Cuando murió Gabriel, leí y escuché que la parte más difícil del duelo solía durar un año. Me explicaron que correspondía a todas las primeras veces. La primera semana sin él, el primer mes, la primera Navidad,etc… hasta llegar al primer aniversario de su muerte.
Llevaba pocas semanas sin mi hijo, y para mi era imposible pensar que este dolor iba a durar un año entero. ¿Cómo iba a sobrevivir 12 meses con un dolor tan violento, si no podía ni respirar? Necesitaba mejorar ya, y pensé que para mí, todo tenía que ser más rápido. Mi instinto de supervivencia me decía que no podía aguantar tanto dolor durante tanto tiempo.

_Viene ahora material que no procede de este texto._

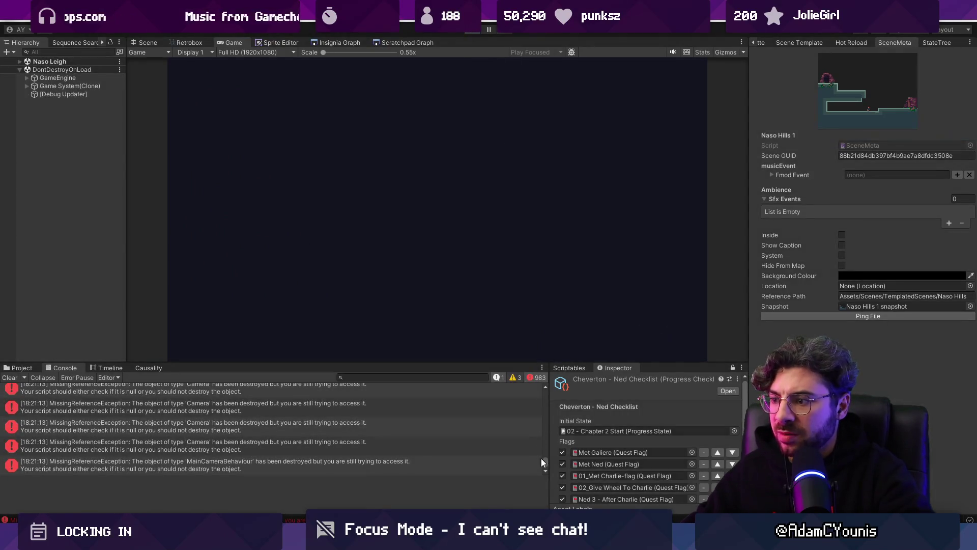
key(ctrl+p)
drag(543, 461, 544, 398)
click(232, 406)
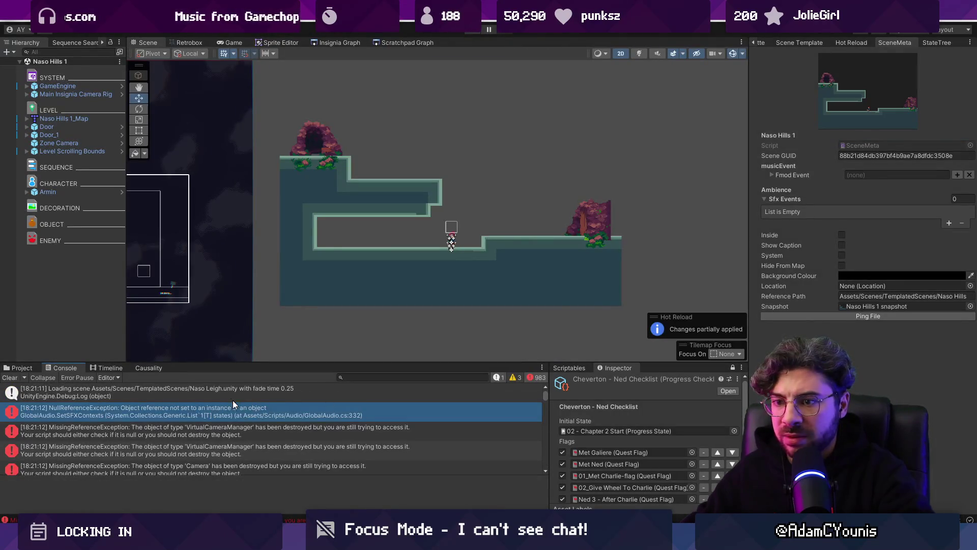
click(257, 487)
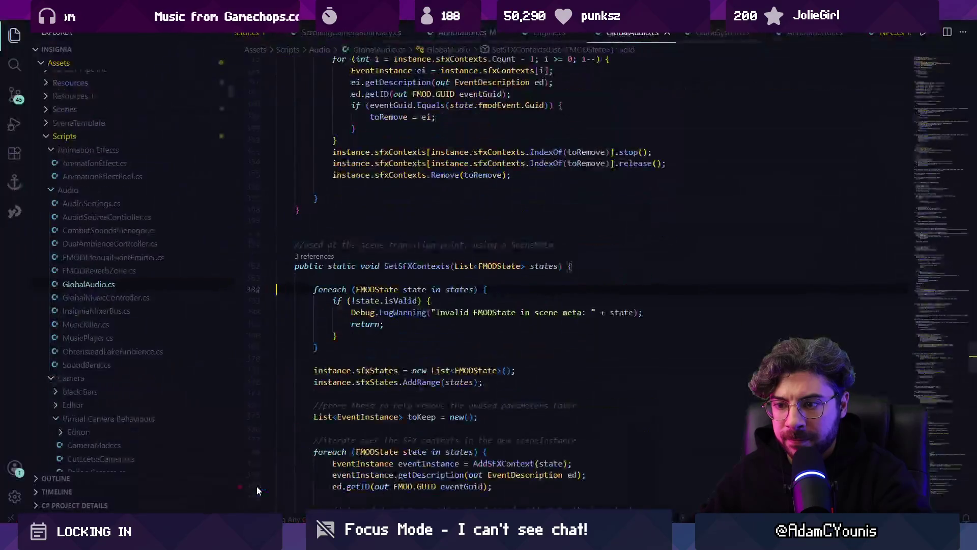
Step: Open GameSystem.cs at line 249 and jump to the SetSceneAudioContexts definition
key(alt+Tab)
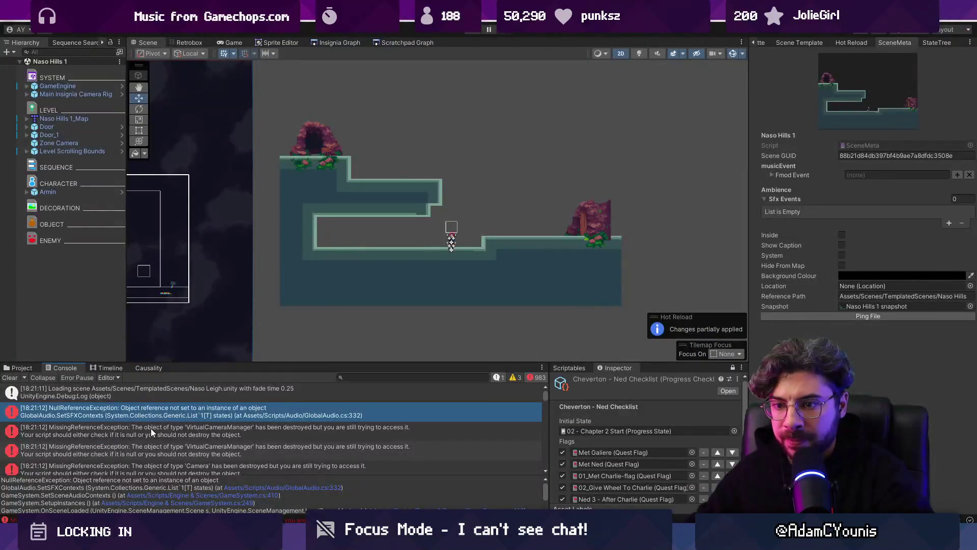
scroll(163, 431, down, 1)
scroll(163, 430, up, 2)
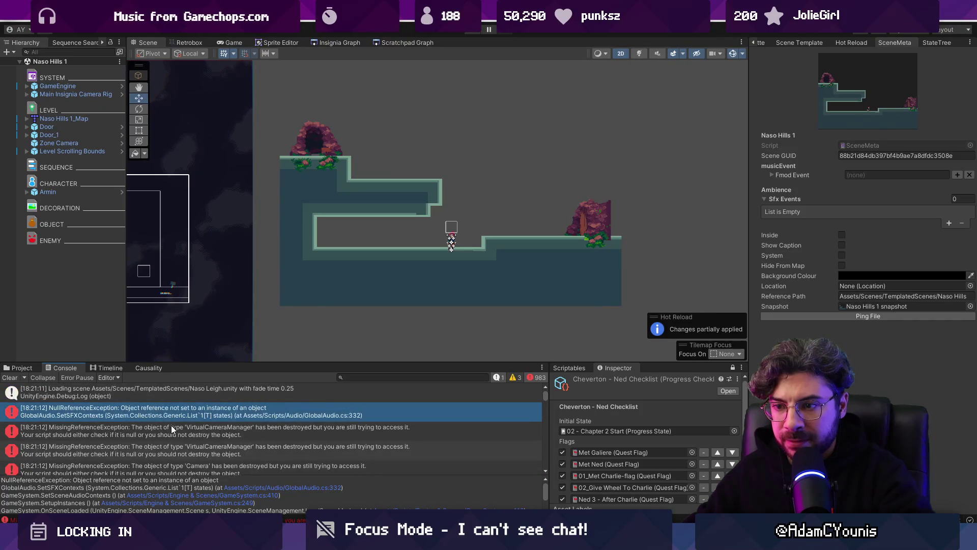
click(195, 503)
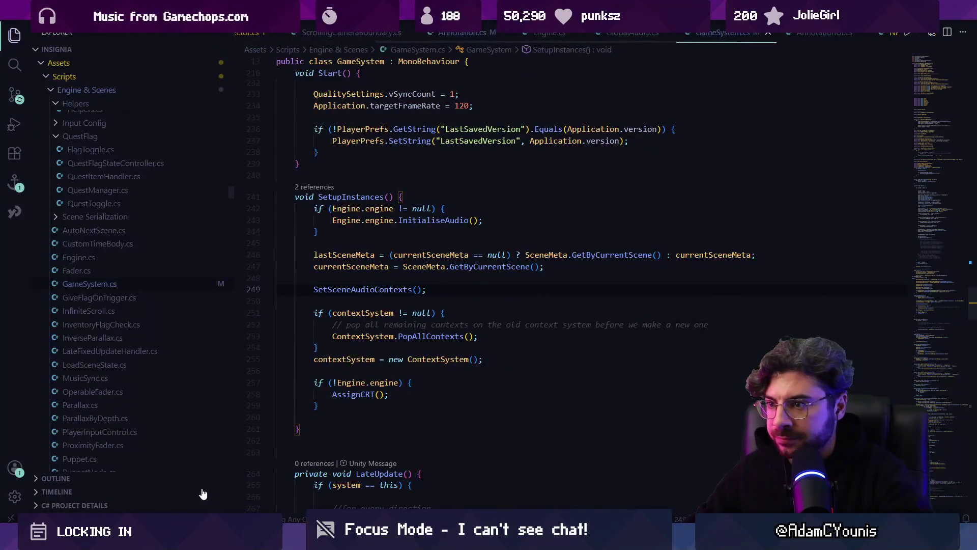
ctrl+click(358, 293)
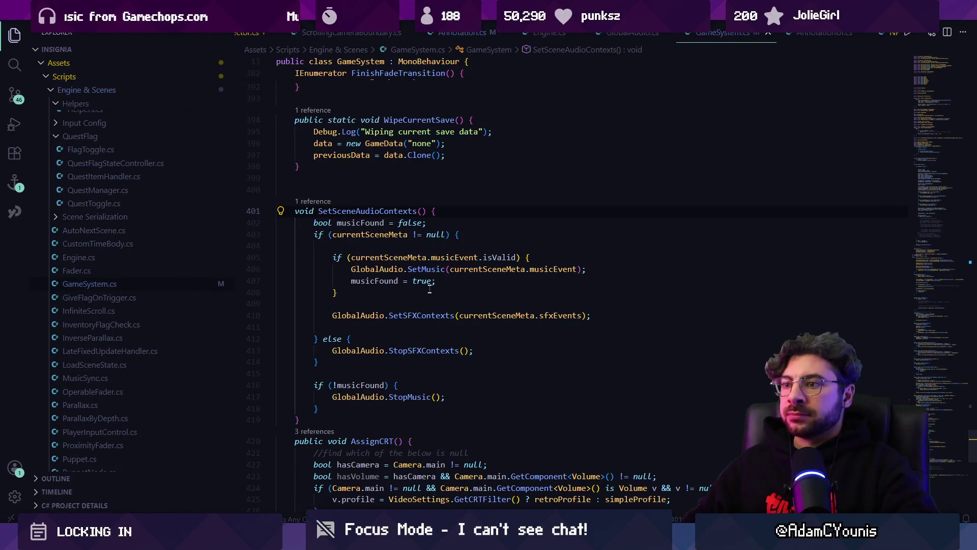
Step: Check currentSceneMeta's uses and follow SetSFXContexts to its GlobalAudio.cs definition
click(392, 257)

Han pasado 12 meses y 19 días desde mi ILE, y al mirar atrás, veo el camino que he recorrido. Si hay una cosa que he aprendido hasta ahora, es que las fechas duelen.
El primer mes sin él pareció durar años, y cada segundo, cada respiración me dolía como el primer día. Pero es cierto que el tercer, cuarto y quinto mes fueron algo distintos. Cada día 18 me seguía doliendo y me llevaba siempre a lo que debería haber sido, pero cada vez, conseguía pensar en Gabriel con más amor, más paz y menos dolor. No fue algo obvio, ni algo que veía en mi día a día. No me desperté ningún día pensando “hoy me duele menos”. Pero tras cinco meses de duelo, mirando hacia atrás, pude ver lo mucho que había avanzado.
La primera Navidad

Ese Diciembre de 2022, pasé la primera Navidad sin mi bebé. Fue de lejos lo que más me dolió desde que había muerto mi hijo. Habían pasado cinco meses de nuestra despedida, y había notado alguna mejora. La Navidad fue una recaída brutal, violenta e inesperada.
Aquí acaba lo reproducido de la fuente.